WORK TO BE COMPLETED => For every entry below, retype it exactly as it reads.

++++ SUPPLIED INFORMATION

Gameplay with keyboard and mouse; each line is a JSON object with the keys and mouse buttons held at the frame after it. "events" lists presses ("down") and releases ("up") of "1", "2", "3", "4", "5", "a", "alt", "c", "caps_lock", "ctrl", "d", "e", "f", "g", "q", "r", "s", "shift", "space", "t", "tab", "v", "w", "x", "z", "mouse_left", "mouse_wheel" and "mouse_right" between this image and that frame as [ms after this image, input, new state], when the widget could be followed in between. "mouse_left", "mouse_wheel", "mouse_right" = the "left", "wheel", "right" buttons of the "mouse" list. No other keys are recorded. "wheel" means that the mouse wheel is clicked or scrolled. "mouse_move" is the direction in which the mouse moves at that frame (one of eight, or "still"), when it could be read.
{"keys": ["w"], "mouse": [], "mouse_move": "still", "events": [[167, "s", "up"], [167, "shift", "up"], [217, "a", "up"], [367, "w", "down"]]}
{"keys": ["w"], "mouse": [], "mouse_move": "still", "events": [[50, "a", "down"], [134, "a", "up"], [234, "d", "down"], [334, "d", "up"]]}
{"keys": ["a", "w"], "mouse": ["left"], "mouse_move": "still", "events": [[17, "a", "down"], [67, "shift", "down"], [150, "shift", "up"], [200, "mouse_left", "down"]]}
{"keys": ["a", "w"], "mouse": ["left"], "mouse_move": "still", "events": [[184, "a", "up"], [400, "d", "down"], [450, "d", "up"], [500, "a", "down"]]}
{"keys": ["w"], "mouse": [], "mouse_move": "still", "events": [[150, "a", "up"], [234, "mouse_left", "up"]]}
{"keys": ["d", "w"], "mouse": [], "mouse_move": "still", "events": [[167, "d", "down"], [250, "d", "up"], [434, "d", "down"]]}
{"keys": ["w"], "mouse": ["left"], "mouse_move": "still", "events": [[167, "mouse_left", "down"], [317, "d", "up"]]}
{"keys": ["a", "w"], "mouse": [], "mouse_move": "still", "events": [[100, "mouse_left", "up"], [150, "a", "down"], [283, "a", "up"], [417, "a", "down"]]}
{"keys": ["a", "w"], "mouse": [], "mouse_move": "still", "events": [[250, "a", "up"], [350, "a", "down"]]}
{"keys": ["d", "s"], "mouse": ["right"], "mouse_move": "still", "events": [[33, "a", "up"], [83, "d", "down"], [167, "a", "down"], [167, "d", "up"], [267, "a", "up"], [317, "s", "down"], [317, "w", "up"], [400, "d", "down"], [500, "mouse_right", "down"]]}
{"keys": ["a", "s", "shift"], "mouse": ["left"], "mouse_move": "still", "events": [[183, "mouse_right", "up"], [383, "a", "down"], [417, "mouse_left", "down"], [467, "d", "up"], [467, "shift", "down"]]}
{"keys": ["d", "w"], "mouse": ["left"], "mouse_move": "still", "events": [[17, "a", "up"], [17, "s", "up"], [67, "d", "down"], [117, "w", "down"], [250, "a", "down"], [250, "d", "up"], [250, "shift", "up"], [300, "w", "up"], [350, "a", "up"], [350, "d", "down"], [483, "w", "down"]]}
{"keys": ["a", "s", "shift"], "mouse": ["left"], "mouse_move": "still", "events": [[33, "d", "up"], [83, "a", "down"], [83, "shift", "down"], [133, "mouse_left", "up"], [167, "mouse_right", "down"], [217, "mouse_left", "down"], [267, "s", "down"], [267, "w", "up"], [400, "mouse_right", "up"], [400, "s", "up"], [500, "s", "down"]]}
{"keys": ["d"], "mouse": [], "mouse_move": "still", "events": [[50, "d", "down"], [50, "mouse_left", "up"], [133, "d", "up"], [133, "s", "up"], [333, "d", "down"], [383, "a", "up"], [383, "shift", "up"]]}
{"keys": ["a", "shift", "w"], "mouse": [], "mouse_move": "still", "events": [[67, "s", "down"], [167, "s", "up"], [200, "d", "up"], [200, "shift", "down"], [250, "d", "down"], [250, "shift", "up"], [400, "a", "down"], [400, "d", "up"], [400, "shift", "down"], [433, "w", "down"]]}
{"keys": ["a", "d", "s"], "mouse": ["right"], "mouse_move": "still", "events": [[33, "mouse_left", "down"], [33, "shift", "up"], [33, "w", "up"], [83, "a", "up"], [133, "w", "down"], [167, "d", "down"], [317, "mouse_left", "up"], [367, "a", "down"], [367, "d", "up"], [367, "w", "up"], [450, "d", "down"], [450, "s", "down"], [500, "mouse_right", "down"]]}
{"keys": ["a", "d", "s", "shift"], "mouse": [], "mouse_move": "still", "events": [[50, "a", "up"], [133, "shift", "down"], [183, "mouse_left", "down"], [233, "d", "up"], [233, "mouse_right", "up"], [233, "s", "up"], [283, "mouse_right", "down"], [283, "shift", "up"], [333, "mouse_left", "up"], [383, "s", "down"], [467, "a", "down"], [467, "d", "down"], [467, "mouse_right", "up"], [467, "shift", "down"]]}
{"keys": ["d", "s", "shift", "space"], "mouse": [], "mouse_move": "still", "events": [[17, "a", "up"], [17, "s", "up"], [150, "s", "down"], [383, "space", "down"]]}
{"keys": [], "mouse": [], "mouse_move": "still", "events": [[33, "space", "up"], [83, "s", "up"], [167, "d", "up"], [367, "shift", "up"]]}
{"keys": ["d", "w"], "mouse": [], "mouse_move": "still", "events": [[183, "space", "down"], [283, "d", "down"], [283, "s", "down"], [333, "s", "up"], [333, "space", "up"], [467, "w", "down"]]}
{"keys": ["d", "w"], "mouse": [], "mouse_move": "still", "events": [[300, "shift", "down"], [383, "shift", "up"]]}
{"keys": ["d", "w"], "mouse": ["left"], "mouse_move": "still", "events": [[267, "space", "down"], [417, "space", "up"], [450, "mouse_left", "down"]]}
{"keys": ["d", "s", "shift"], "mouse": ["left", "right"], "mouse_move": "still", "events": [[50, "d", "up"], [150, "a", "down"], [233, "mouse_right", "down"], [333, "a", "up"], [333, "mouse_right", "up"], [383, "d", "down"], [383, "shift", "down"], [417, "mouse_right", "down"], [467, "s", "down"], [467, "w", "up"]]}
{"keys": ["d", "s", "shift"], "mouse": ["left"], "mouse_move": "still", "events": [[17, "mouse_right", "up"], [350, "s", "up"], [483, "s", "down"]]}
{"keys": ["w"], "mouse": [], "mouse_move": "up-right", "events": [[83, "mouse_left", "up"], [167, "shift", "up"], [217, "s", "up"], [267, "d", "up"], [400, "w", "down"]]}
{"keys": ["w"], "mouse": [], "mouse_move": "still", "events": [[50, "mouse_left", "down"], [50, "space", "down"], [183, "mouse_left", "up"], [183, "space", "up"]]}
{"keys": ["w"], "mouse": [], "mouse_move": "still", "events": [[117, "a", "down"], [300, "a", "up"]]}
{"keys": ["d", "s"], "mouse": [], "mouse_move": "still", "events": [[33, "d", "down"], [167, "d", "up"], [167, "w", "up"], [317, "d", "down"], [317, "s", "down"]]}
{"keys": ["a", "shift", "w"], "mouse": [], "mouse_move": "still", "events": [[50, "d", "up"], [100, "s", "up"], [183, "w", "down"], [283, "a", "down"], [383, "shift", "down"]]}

++++++++

EXERCISE SOLUTION =>
Gameplay with keyboard and mouse; each line is a JSON object with the keys and mouse buttons held at the frame after it. "events" lists presses ("down") and releases ("up") of "1", "2", "3", "4", "5", "a", "alt", "c", "caps_lock", "ctrl", "d", "e", "f", "g", "q", "r", "s", "shift", "space", "t", "tab", "v", "w", "x", "z", "mouse_left", "mouse_wheel" and "mouse_right" between this image and that frame as [ms after this image, input, new state], when the widget could be followed in between. "mouse_left", "mouse_wheel", "mouse_right" = the "left", "wheel", "right" buttons of the "mouse" list. No other keys are recorded. "wheel" means that the mouse wheel is clicked or scrolled. "mouse_move" is the direction in which the mouse moves at that frame (one of eight, or "still"), when it could be read.
{"keys": ["w"], "mouse": [], "mouse_move": "still", "events": [[167, "s", "up"], [167, "shift", "up"], [217, "a", "up"], [367, "w", "down"]]}
{"keys": ["w"], "mouse": [], "mouse_move": "still", "events": [[50, "a", "down"], [134, "a", "up"], [234, "d", "down"], [334, "d", "up"]]}
{"keys": ["a", "w"], "mouse": ["left"], "mouse_move": "still", "events": [[17, "a", "down"], [67, "shift", "down"], [150, "shift", "up"], [200, "mouse_left", "down"]]}
{"keys": ["a", "w"], "mouse": ["left"], "mouse_move": "still", "events": [[184, "a", "up"], [400, "d", "down"], [450, "d", "up"], [500, "a", "down"]]}
{"keys": ["w"], "mouse": [], "mouse_move": "still", "events": [[150, "a", "up"], [234, "mouse_left", "up"]]}
{"keys": ["d", "w"], "mouse": [], "mouse_move": "still", "events": [[167, "d", "down"], [250, "d", "up"], [434, "d", "down"]]}
{"keys": ["w"], "mouse": ["left"], "mouse_move": "still", "events": [[167, "mouse_left", "down"], [317, "d", "up"]]}
{"keys": ["a", "w"], "mouse": [], "mouse_move": "still", "events": [[100, "mouse_left", "up"], [150, "a", "down"], [283, "a", "up"], [417, "a", "down"]]}
{"keys": ["a", "w"], "mouse": [], "mouse_move": "still", "events": [[250, "a", "up"], [350, "a", "down"]]}
{"keys": ["d", "s"], "mouse": ["right"], "mouse_move": "still", "events": [[33, "a", "up"], [83, "d", "down"], [167, "a", "down"], [167, "d", "up"], [267, "a", "up"], [317, "s", "down"], [317, "w", "up"], [400, "d", "down"], [500, "mouse_right", "down"]]}
{"keys": ["a", "s", "shift"], "mouse": ["left"], "mouse_move": "still", "events": [[183, "mouse_right", "up"], [383, "a", "down"], [417, "mouse_left", "down"], [467, "d", "up"], [467, "shift", "down"]]}
{"keys": ["d", "w"], "mouse": ["left"], "mouse_move": "still", "events": [[17, "a", "up"], [17, "s", "up"], [67, "d", "down"], [117, "w", "down"], [250, "a", "down"], [250, "d", "up"], [250, "shift", "up"], [300, "w", "up"], [350, "a", "up"], [350, "d", "down"], [483, "w", "down"]]}
{"keys": ["a", "s", "shift"], "mouse": ["left"], "mouse_move": "still", "events": [[33, "d", "up"], [83, "a", "down"], [83, "shift", "down"], [133, "mouse_left", "up"], [167, "mouse_right", "down"], [217, "mouse_left", "down"], [267, "s", "down"], [267, "w", "up"], [400, "mouse_right", "up"], [400, "s", "up"], [500, "s", "down"]]}
{"keys": ["d"], "mouse": [], "mouse_move": "still", "events": [[50, "d", "down"], [50, "mouse_left", "up"], [133, "d", "up"], [133, "s", "up"], [333, "d", "down"], [383, "a", "up"], [383, "shift", "up"]]}
{"keys": ["a", "shift", "w"], "mouse": [], "mouse_move": "still", "events": [[67, "s", "down"], [167, "s", "up"], [200, "d", "up"], [200, "shift", "down"], [250, "d", "down"], [250, "shift", "up"], [400, "a", "down"], [400, "d", "up"], [400, "shift", "down"], [433, "w", "down"]]}
{"keys": ["a", "d", "s"], "mouse": ["right"], "mouse_move": "still", "events": [[33, "mouse_left", "down"], [33, "shift", "up"], [33, "w", "up"], [83, "a", "up"], [133, "w", "down"], [167, "d", "down"], [317, "mouse_left", "up"], [367, "a", "down"], [367, "d", "up"], [367, "w", "up"], [450, "d", "down"], [450, "s", "down"], [500, "mouse_right", "down"]]}
{"keys": ["a", "d", "s", "shift"], "mouse": [], "mouse_move": "still", "events": [[50, "a", "up"], [133, "shift", "down"], [183, "mouse_left", "down"], [233, "d", "up"], [233, "mouse_right", "up"], [233, "s", "up"], [283, "mouse_right", "down"], [283, "shift", "up"], [333, "mouse_left", "up"], [383, "s", "down"], [467, "a", "down"], [467, "d", "down"], [467, "mouse_right", "up"], [467, "shift", "down"]]}
{"keys": ["d", "s", "shift", "space"], "mouse": [], "mouse_move": "still", "events": [[17, "a", "up"], [17, "s", "up"], [150, "s", "down"], [383, "space", "down"]]}
{"keys": [], "mouse": [], "mouse_move": "still", "events": [[33, "space", "up"], [83, "s", "up"], [167, "d", "up"], [367, "shift", "up"]]}
{"keys": ["d", "w"], "mouse": [], "mouse_move": "still", "events": [[183, "space", "down"], [283, "d", "down"], [283, "s", "down"], [333, "s", "up"], [333, "space", "up"], [467, "w", "down"]]}
{"keys": ["d", "w"], "mouse": [], "mouse_move": "still", "events": [[300, "shift", "down"], [383, "shift", "up"]]}
{"keys": ["d", "w"], "mouse": ["left"], "mouse_move": "still", "events": [[267, "space", "down"], [417, "space", "up"], [450, "mouse_left", "down"]]}
{"keys": ["d", "s", "shift"], "mouse": ["left", "right"], "mouse_move": "still", "events": [[50, "d", "up"], [150, "a", "down"], [233, "mouse_right", "down"], [333, "a", "up"], [333, "mouse_right", "up"], [383, "d", "down"], [383, "shift", "down"], [417, "mouse_right", "down"], [467, "s", "down"], [467, "w", "up"]]}
{"keys": ["d", "s", "shift"], "mouse": ["left"], "mouse_move": "still", "events": [[17, "mouse_right", "up"], [350, "s", "up"], [483, "s", "down"]]}
{"keys": ["w"], "mouse": [], "mouse_move": "up-right", "events": [[83, "mouse_left", "up"], [167, "shift", "up"], [217, "s", "up"], [267, "d", "up"], [400, "w", "down"]]}
{"keys": ["w"], "mouse": [], "mouse_move": "still", "events": [[50, "mouse_left", "down"], [50, "space", "down"], [183, "mouse_left", "up"], [183, "space", "up"]]}
{"keys": ["w"], "mouse": [], "mouse_move": "still", "events": [[117, "a", "down"], [300, "a", "up"]]}
{"keys": ["d", "s"], "mouse": [], "mouse_move": "still", "events": [[33, "d", "down"], [167, "d", "up"], [167, "w", "up"], [317, "d", "down"], [317, "s", "down"]]}
{"keys": ["a", "shift", "w"], "mouse": [], "mouse_move": "still", "events": [[50, "d", "up"], [100, "s", "up"], [183, "w", "down"], [283, "a", "down"], [383, "shift", "down"]]}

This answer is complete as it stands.